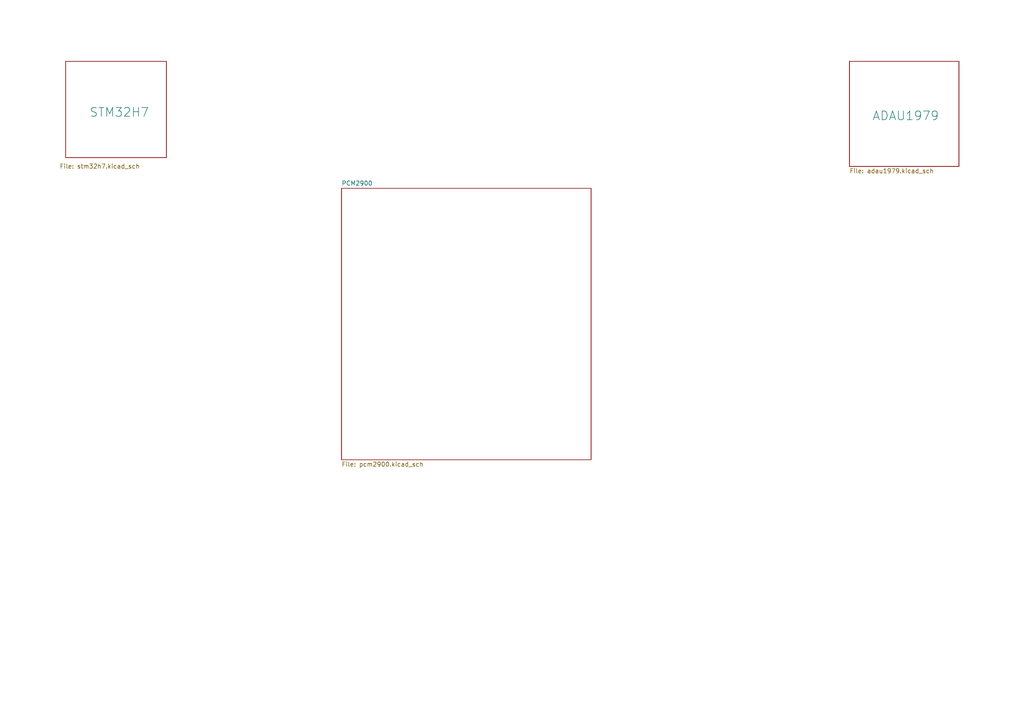
<source format=kicad_sch>
(kicad_sch
	(version 20231120)
	(generator "eeschema")
	(generator_version "8.0")
	(uuid "eacc446d-e8fa-4562-8add-376394061ee7")
	(paper "A4")
	(title_block
		(title "ADC_Board")
		(rev "1")
	)
	(lib_symbols)
	(sheet
		(at 99.06 54.61)
		(size 72.39 78.74)
		(fields_autoplaced yes)
		(stroke
			(width 0.1524)
			(type solid)
		)
		(fill
			(color 0 0 0 0.0000)
		)
		(uuid "44c9f762-4e43-46b8-af21-8d6c6996fba8")
		(property "Sheetname" "PCM2900"
			(at 99.06 53.8984 0)
			(effects
				(font
					(size 1.27 1.27)
				)
				(justify left bottom)
			)
		)
		(property "Sheetfile" "pcm2900.kicad_sch"
			(at 99.06 133.9346 0)
			(effects
				(font
					(size 1.27 1.27)
				)
				(justify left top)
			)
		)
		(instances
			(project "ADC_Board"
				(path "/eacc446d-e8fa-4562-8add-376394061ee7"
					(page "4")
				)
			)
		)
	)
	(sheet
		(at 19.05 17.78)
		(size 29.21 27.94)
		(stroke
			(width 0.1524)
			(type solid)
		)
		(fill
			(color 0 0 0 0.0000)
		)
		(uuid "c433d05d-4d04-4124-a78c-ffc3c5f159a2")
		(property "Sheetname" "STM32H7"
			(at 25.908 34.036 0)
			(effects
				(font
					(size 2.54 2.54)
				)
				(justify left bottom)
			)
		)
		(property "Sheetfile" "stm32h7.kicad_sch"
			(at 17.272 47.498 0)
			(effects
				(font
					(size 1.27 1.27)
				)
				(justify left top)
			)
		)
		(instances
			(project "ADC_Board"
				(path "/eacc446d-e8fa-4562-8add-376394061ee7"
					(page "3")
				)
			)
		)
	)
	(sheet
		(at 246.38 17.78)
		(size 31.75 30.48)
		(stroke
			(width 0.1524)
			(type solid)
		)
		(fill
			(color 0 0 0 0.0000)
		)
		(uuid "fc0ec921-db84-445a-913a-9e0496f6acff")
		(property "Sheetname" "ADAU1979"
			(at 252.984 35.052 0)
			(effects
				(font
					(size 2.54 2.54)
				)
				(justify left bottom)
			)
		)
		(property "Sheetfile" "adau1979.kicad_sch"
			(at 246.38 48.8446 0)
			(effects
				(font
					(size 1.27 1.27)
				)
				(justify left top)
			)
		)
		(instances
			(project "ADC_Board"
				(path "/eacc446d-e8fa-4562-8add-376394061ee7"
					(page "2")
				)
			)
		)
	)
	(sheet_instances
		(path "/"
			(page "1")
		)
	)
)

</source>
______
» **Directive**
Starting from the first line of the entries above, print each line exactly until the line containing "(fields_autoplaced yes)" has been printed, and skip the pictures.

» **Task output**
<source format=kicad_sch>
(kicad_sch
	(version 20231120)
	(generator "eeschema")
	(generator_version "8.0")
	(uuid "eacc446d-e8fa-4562-8add-376394061ee7")
	(paper "A4")
	(title_block
		(title "ADC_Board")
		(rev "1")
	)
	(lib_symbols)
	(sheet
		(at 99.06 54.61)
		(size 72.39 78.74)
		(fields_autoplaced yes)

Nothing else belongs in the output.